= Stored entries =
•••

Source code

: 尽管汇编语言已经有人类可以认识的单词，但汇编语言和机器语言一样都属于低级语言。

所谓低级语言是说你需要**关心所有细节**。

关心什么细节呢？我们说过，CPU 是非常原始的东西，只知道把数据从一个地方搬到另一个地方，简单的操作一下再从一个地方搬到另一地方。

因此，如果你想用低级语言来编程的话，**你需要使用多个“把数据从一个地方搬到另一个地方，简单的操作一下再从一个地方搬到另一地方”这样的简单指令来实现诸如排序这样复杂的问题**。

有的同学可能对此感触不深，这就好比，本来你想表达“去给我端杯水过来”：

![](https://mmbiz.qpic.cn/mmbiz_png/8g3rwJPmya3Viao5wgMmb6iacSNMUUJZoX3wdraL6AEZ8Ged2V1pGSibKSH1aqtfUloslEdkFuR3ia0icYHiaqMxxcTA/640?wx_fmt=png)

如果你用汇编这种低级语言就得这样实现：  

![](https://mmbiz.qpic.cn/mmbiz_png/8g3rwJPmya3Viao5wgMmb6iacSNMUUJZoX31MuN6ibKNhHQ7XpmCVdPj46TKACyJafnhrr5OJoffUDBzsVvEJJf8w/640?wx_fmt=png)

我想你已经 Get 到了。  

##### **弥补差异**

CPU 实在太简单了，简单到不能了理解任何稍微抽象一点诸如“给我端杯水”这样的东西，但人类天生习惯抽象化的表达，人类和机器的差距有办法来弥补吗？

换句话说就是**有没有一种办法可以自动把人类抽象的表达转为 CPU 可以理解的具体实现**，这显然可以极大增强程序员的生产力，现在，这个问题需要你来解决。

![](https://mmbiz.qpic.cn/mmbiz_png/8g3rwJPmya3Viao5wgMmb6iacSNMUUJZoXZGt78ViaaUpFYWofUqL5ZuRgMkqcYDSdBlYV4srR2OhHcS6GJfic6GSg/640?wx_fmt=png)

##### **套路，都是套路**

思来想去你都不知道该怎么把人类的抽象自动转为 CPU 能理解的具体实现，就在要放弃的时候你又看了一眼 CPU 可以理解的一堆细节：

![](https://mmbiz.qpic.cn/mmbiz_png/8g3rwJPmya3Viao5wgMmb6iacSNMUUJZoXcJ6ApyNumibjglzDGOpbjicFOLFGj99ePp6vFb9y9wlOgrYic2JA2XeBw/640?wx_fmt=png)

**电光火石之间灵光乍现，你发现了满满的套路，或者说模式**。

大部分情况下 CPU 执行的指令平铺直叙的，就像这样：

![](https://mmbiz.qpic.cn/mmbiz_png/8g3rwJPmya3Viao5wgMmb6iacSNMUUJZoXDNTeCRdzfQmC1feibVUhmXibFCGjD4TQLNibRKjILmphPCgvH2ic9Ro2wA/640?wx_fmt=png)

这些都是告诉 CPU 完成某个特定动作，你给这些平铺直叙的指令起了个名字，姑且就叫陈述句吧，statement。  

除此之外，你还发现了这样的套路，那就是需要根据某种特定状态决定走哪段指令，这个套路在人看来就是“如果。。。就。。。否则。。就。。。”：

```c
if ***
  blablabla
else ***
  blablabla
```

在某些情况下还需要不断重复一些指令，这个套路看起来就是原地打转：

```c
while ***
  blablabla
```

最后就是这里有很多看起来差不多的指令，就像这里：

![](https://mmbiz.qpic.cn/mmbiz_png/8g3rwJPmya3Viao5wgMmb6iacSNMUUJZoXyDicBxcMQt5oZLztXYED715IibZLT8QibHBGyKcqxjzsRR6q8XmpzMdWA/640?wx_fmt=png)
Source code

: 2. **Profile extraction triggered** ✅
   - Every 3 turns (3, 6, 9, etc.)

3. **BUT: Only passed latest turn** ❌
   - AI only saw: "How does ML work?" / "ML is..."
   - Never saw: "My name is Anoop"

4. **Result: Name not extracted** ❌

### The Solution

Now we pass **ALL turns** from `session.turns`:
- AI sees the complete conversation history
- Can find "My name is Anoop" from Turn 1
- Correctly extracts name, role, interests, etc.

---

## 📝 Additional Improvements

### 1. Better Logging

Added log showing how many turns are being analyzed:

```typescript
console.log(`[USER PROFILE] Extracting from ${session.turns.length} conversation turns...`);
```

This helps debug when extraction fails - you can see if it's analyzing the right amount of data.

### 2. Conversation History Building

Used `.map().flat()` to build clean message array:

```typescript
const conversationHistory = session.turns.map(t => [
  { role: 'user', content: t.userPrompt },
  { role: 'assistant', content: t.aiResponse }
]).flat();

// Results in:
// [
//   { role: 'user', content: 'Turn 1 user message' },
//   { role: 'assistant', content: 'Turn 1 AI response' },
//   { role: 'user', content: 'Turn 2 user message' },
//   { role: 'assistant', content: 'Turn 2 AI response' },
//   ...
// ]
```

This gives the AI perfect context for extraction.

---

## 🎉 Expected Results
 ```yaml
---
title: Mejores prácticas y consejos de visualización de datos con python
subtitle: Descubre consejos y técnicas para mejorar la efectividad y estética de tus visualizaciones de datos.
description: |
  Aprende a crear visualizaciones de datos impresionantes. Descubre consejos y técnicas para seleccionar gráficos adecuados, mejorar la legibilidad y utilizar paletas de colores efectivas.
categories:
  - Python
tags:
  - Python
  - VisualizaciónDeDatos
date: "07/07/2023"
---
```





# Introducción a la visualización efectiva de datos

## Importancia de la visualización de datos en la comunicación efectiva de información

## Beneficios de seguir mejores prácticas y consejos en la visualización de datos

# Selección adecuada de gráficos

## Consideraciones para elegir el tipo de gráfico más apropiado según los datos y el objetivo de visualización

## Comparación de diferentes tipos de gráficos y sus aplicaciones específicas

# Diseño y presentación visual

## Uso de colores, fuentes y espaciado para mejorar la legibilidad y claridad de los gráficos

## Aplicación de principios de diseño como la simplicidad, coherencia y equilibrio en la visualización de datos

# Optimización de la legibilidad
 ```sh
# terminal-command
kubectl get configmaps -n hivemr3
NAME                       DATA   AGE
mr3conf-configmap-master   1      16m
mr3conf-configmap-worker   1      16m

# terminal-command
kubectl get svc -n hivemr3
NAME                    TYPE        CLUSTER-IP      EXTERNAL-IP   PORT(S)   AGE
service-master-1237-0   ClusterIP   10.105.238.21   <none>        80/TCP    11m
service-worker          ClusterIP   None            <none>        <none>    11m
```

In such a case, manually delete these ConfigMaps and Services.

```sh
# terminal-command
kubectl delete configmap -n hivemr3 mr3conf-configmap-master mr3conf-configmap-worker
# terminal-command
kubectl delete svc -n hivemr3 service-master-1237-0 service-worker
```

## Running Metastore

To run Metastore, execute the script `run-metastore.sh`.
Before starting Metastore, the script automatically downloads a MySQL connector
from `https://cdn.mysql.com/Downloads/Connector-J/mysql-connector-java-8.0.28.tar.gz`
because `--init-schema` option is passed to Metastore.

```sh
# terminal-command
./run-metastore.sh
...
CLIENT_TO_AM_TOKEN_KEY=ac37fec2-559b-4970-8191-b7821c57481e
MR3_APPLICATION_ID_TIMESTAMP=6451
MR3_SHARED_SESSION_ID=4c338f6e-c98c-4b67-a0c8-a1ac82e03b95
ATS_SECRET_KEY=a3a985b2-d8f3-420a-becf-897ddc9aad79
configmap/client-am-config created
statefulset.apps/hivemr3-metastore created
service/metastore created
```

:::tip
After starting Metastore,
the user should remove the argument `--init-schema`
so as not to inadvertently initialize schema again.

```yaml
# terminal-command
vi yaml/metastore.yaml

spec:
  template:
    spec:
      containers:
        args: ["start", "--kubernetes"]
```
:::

•••

= Problem to work on =
Could you write out every entry above exactly as it appears?

= Output of the exercise =
Source code

: 尽管汇编语言已经有人类可以认识的单词，但汇编语言和机器语言一样都属于低级语言。

所谓低级语言是说你需要**关心所有细节**。

关心什么细节呢？我们说过，CPU 是非常原始的东西，只知道把数据从一个地方搬到另一个地方，简单的操作一下再从一个地方搬到另一地方。

因此，如果你想用低级语言来编程的话，**你需要使用多个“把数据从一个地方搬到另一个地方，简单的操作一下再从一个地方搬到另一地方”这样的简单指令来实现诸如排序这样复杂的问题**。

有的同学可能对此感触不深，这就好比，本来你想表达“去给我端杯水过来”：

![](https://mmbiz.qpic.cn/mmbiz_png/8g3rwJPmya3Viao5wgMmb6iacSNMUUJZoX3wdraL6AEZ8Ged2V1pGSibKSH1aqtfUloslEdkFuR3ia0icYHiaqMxxcTA/640?wx_fmt=png)

如果你用汇编这种低级语言就得这样实现：  

![](https://mmbiz.qpic.cn/mmbiz_png/8g3rwJPmya3Viao5wgMmb6iacSNMUUJZoX31MuN6ibKNhHQ7XpmCVdPj46TKACyJafnhrr5OJoffUDBzsVvEJJf8w/640?wx_fmt=png)

我想你已经 Get 到了。  

##### **弥补差异**

CPU 实在太简单了，简单到不能了理解任何稍微抽象一点诸如“给我端杯水”这样的东西，但人类天生习惯抽象化的表达，人类和机器的差距有办法来弥补吗？

换句话说就是**有没有一种办法可以自动把人类抽象的表达转为 CPU 可以理解的具体实现**，这显然可以极大增强程序员的生产力，现在，这个问题需要你来解决。

![](https://mmbiz.qpic.cn/mmbiz_png/8g3rwJPmya3Viao5wgMmb6iacSNMUUJZoXZGt78ViaaUpFYWofUqL5ZuRgMkqcYDSdBlYV4srR2OhHcS6GJfic6GSg/640?wx_fmt=png)

##### **套路，都是套路**

思来想去你都不知道该怎么把人类的抽象自动转为 CPU 能理解的具体实现，就在要放弃的时候你又看了一眼 CPU 可以理解的一堆细节：

![](https://mmbiz.qpic.cn/mmbiz_png/8g3rwJPmya3Viao5wgMmb6iacSNMUUJZoXcJ6ApyNumibjglzDGOpbjicFOLFGj99ePp6vFb9y9wlOgrYic2JA2XeBw/640?wx_fmt=png)

**电光火石之间灵光乍现，你发现了满满的套路，或者说模式**。

大部分情况下 CPU 执行的指令平铺直叙的，就像这样：

![](https://mmbiz.qpic.cn/mmbiz_png/8g3rwJPmya3Viao5wgMmb6iacSNMUUJZoXDNTeCRdzfQmC1feibVUhmXibFCGjD4TQLNibRKjILmphPCgvH2ic9Ro2wA/640?wx_fmt=png)

这些都是告诉 CPU 完成某个特定动作，你给这些平铺直叙的指令起了个名字，姑且就叫陈述句吧，statement。  

除此之外，你还发现了这样的套路，那就是需要根据某种特定状态决定走哪段指令，这个套路在人看来就是“如果。。。就。。。否则。。就。。。”：

```c
if ***
  blablabla
else ***
  blablabla
```

在某些情况下还需要不断重复一些指令，这个套路看起来就是原地打转：

```c
while ***
  blablabla
```

最后就是这里有很多看起来差不多的指令，就像这里：

![](https://mmbiz.qpic.cn/mmbiz_png/8g3rwJPmya3Viao5wgMmb6iacSNMUUJZoXyDicBxcMQt5oZLztXYED715IibZLT8QibHBGyKcqxjzsRR6q8XmpzMdWA/640?wx_fmt=png)
Source code

: 2. **Profile extraction triggered** ✅
   - Every 3 turns (3, 6, 9, etc.)

3. **BUT: Only passed latest turn** ❌
   - AI only saw: "How does ML work?" / "ML is..."
   - Never saw: "My name is Anoop"

4. **Result: Name not extracted** ❌

### The Solution

Now we pass **ALL turns** from `session.turns`:
- AI sees the complete conversation history
- Can find "My name is Anoop" from Turn 1
- Correctly extracts name, role, interests, etc.

---

## 📝 Additional Improvements

### 1. Better Logging

Added log showing how many turns are being analyzed:

```typescript
console.log(`[USER PROFILE] Extracting from ${session.turns.length} conversation turns...`);
```

This helps debug when extraction fails - you can see if it's analyzing the right amount of data.

### 2. Conversation History Building

Used `.map().flat()` to build clean message array:

```typescript
const conversationHistory = session.turns.map(t => [
  { role: 'user', content: t.userPrompt },
  { role: 'assistant', content: t.aiResponse }
]).flat();

// Results in:
// [
//   { role: 'user', content: 'Turn 1 user message' },
//   { role: 'assistant', content: 'Turn 1 AI response' },
//   { role: 'user', content: 'Turn 2 user message' },
//   { role: 'assistant', content: 'Turn 2 AI response' },
//   ...
// ]
```

This gives the AI perfect context for extraction.

---

## 🎉 Expected Results
 ```yaml
---
title: Mejores prácticas y consejos de visualización de datos con python
subtitle: Descubre consejos y técnicas para mejorar la efectividad y estética de tus visualizaciones de datos.
description: |
  Aprende a crear visualizaciones de datos impresionantes. Descubre consejos y técnicas para seleccionar gráficos adecuados, mejorar la legibilidad y utilizar paletas de colores efectivas.
categories:
  - Python
tags:
  - Python
  - VisualizaciónDeDatos
date: "07/07/2023"
---
```





# Introducción a la visualización efectiva de datos

## Importancia de la visualización de datos en la comunicación efectiva de información

## Beneficios de seguir mejores prácticas y consejos en la visualización de datos

# Selección adecuada de gráficos

## Consideraciones para elegir el tipo de gráfico más apropiado según los datos y el objetivo de visualización

## Comparación de diferentes tipos de gráficos y sus aplicaciones específicas

# Diseño y presentación visual

## Uso de colores, fuentes y espaciado para mejorar la legibilidad y claridad de los gráficos

## Aplicación de principios de diseño como la simplicidad, coherencia y equilibrio en la visualización de datos

# Optimización de la legibilidad
 ```sh
# terminal-command
kubectl get configmaps -n hivemr3
NAME                       DATA   AGE
mr3conf-configmap-master   1      16m
mr3conf-configmap-worker   1      16m

# terminal-command
kubectl get svc -n hivemr3
NAME                    TYPE        CLUSTER-IP      EXTERNAL-IP   PORT(S)   AGE
service-master-1237-0   ClusterIP   10.105.238.21   <none>        80/TCP    11m
service-worker          ClusterIP   None            <none>        <none>    11m
```

In such a case, manually delete these ConfigMaps and Services.

```sh
# terminal-command
kubectl delete configmap -n hivemr3 mr3conf-configmap-master mr3conf-configmap-worker
# terminal-command
kubectl delete svc -n hivemr3 service-master-1237-0 service-worker
```

## Running Metastore

To run Metastore, execute the script `run-metastore.sh`.
Before starting Metastore, the script automatically downloads a MySQL connector
from `https://cdn.mysql.com/Downloads/Connector-J/mysql-connector-java-8.0.28.tar.gz`
because `--init-schema` option is passed to Metastore.

```sh
# terminal-command
./run-metastore.sh
...
CLIENT_TO_AM_TOKEN_KEY=ac37fec2-559b-4970-8191-b7821c57481e
MR3_APPLICATION_ID_TIMESTAMP=6451
MR3_SHARED_SESSION_ID=4c338f6e-c98c-4b67-a0c8-a1ac82e03b95
ATS_SECRET_KEY=a3a985b2-d8f3-420a-becf-897ddc9aad79
configmap/client-am-config created
statefulset.apps/hivemr3-metastore created
service/metastore created
```

:::tip
After starting Metastore,
the user should remove the argument `--init-schema`
so as not to inadvertently initialize schema again.

```yaml
# terminal-command
vi yaml/metastore.yaml

spec:
  template:
    spec:
      containers:
        args: ["start", "--kubernetes"]
```
:::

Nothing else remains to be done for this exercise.